Из-за позиции, занятой Дизраэли по отношению к болгарской резне, он фактически не смог использовать свое политическое положение для защиты коллективных еврейских интересов. Дизраэли не пошел навстречу жалобам болгар прежде всего потому, что он интуитивно предпочитал устоявшиеся многонациональные империи национальным освободительным движениям. Будь то Греция, восставшая против Турции, Италия, восставшая против Австрии, или Польша, восставшая против России, Дизраэли неизменно принимал сторону установившейся имперской власти. И это предпочтение, по всей видимости, было тесно связано с его пониманием собственного еврейства.
В конечно счете, если бы эта нация представляла собой весомую политическую единицу, то поработать на ее освобождение было бы политически необходимо и Дизраэли неминуемо связал бы свою судьбу с еврейским народом. Он вступил бы на путь сионизма, который так искушал его, еще когда он писал «Алроя». Но к тому времени, когда Дизраэли создал образ Сидонии, он уже осознал, что этот путь не для него. Вместо этого он посвятит себя Британской империи, даже понимая, что никогда не сможет принадлежать английскому народу в самом глубинном смысле. Отчасти для того, чтобы убедить самого себя в правильности такого решения, он и разработал свою расовую теорию. Ведь если евреи — это раса, а не нация, то они обладают биологической общностью, которую не могут нарушить ни политическое, ни религиозное «отступничество». Евреи как отдельные личности могут проявлять свои способности на службе имперским правительствам, при этом делая честь своей расе, — так таланты Сидонии, которые проявлялись в диаспоре, служили своего рода рекламой еврейского могущества.
Ко времени злодейской резни в Болгарии Дизраэли уже несколько десятилетий хранил верность избранному пути. В столь критический момент он мог руководствоваться никак не еврейскими, а исключительно британскими интересами. Когда его противники предположили, что эти интересы он понимает превратно, трактуя их с точки зрения власти, но не справедливости, Дизраэли, конечно же, возмутился. Чем с большей горячностью выступали его критики, тем более демонстративно он держался своей первоначальной позиции и более небрежно говорил о болгарских событиях. В парламенте он позволил себе сказать о «пустой болтовне из-за никому не известных болгар». Брошюра Гладстона стала «самым страшным из всех болгарских кошмаров», острил он. Он даже написал леди Бредфорд из Хьюгендена: «Я близок к тому, чтобы учинить и здесь какое-нибудь злодейство — перебить всех павлинов».
Подобное бессердечие было не просто дурным тоном. Оно к тому же давало понять, что привычка отождествлять себя с властью, а не с теми, кто ее лишен, обходится Дизраэли дорого.

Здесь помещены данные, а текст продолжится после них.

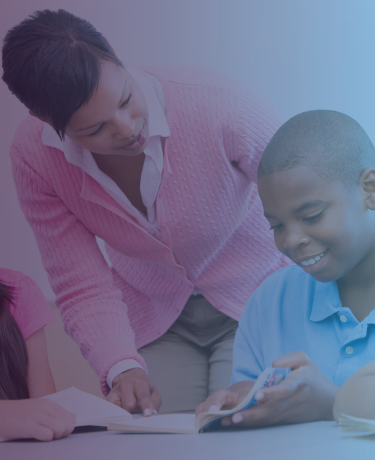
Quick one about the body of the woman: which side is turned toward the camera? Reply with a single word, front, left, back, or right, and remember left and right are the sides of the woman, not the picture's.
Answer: front

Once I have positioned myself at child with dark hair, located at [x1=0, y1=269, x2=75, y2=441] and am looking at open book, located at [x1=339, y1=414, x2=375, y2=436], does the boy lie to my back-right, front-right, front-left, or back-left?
front-left

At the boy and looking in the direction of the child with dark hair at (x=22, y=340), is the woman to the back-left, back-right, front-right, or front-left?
front-right

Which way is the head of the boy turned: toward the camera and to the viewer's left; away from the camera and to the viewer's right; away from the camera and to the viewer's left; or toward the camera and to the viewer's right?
toward the camera and to the viewer's left

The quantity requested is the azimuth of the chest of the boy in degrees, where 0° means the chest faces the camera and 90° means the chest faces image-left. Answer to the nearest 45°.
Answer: approximately 45°

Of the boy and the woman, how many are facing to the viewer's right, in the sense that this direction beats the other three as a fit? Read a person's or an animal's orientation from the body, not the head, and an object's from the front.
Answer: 0
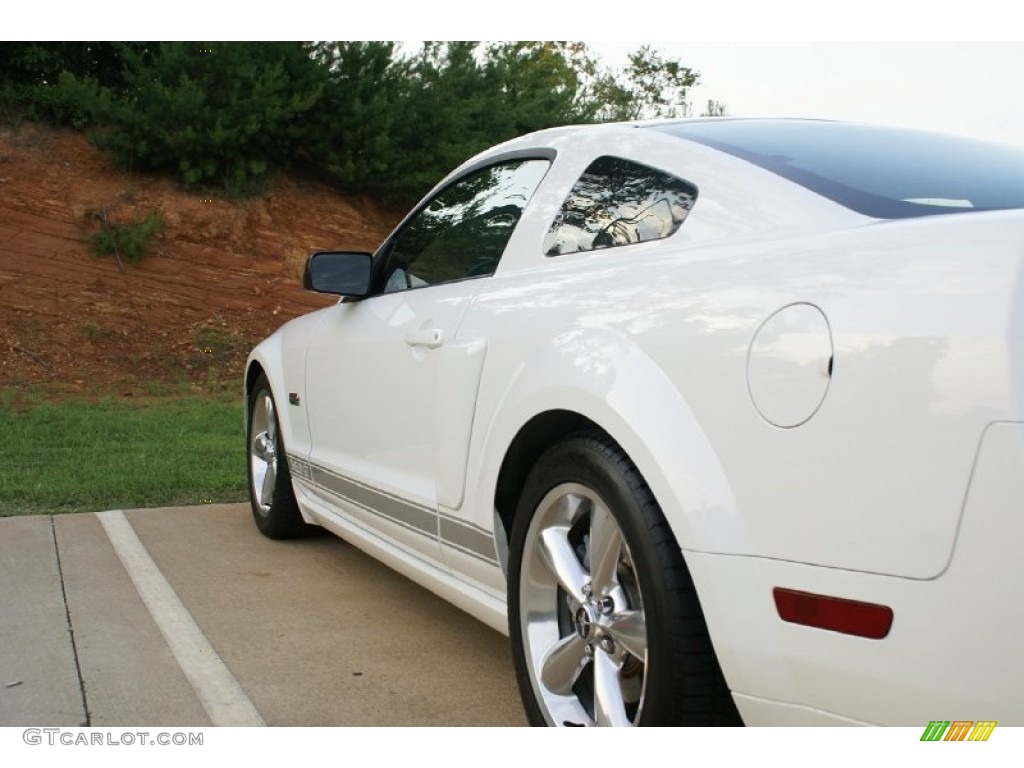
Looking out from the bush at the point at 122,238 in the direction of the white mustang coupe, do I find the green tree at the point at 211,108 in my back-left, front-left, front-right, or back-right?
back-left

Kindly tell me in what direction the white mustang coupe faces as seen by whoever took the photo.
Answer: facing away from the viewer and to the left of the viewer

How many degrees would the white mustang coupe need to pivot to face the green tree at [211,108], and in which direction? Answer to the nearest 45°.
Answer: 0° — it already faces it

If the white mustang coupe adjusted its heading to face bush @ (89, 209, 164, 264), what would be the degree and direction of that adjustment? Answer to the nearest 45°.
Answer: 0° — it already faces it
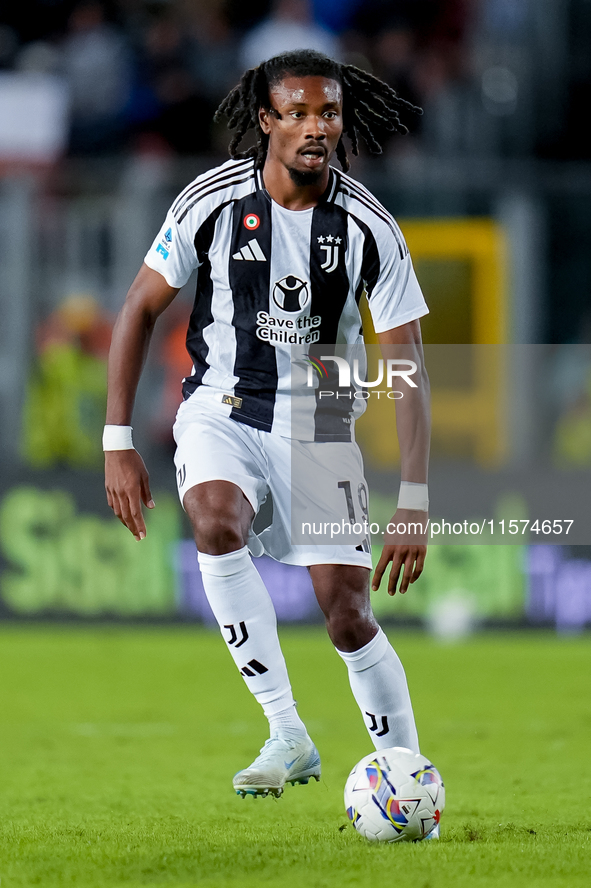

Когда его оппоненты обращали внимание на неподдельные и ужасающие страдания болгар, он не сочувствовал им — не мог себе этого позволить. Даже если предположить, что его протурецкая политика была правильной, публичная демонстрация сочувствия болгарским христианам облегчила бы ему проведение этой политики. Вместо этого Дизраэли тут же перевел дискуссию из плана морали в план геополитический, то есть действовал так, как если бы на весах имперских интересов болгар не стоило и учитывать. Действуй Дизраэли иначе, ему пришлось бы спросить себя, правильно ли отрегулированы эти весы и каким целям служат империи, если они жиреют за счет страданий живых людей. Одним словом, Дизраэли пришлось бы задуматься, действительно ли величие — эстетическая категория, которая всегда питала его честолюбие, — важнее справедливости. На этом, уже позднем, этапе его карьеры задаваться подобным вопросом было бы слишком жестоко.
Страсти, вызванные болгарской резней, не утихали. На протяжении последующих двух лет британская политика разделится на две ветви — протурецкую и пророссийскую, с некоторыми допущениями они будут связаны с консервативной и либеральной партиями, соответственно. Как отметил один обозреватель, политические столкновения в этот период стали самыми ожесточенными на его памяти: «Старые друзья превращаются в заклятых врагов, члены одной семьи перестают общаться друг с другом, а когда начинается дискуссия, что происходит в любое время дня и ночи среди лиц обоего пола в любых слоях общества, ее участники впадают в такое возбуждение, что опускаются до самой отборной брани, переходя при этом на личности, и расходятся во мнении они не столько о существе вопроса, о котором часто имеют весьма смутное представление, но о чувствах, которые они питают к лорду Биконсфилду или к мистеру Гладстону».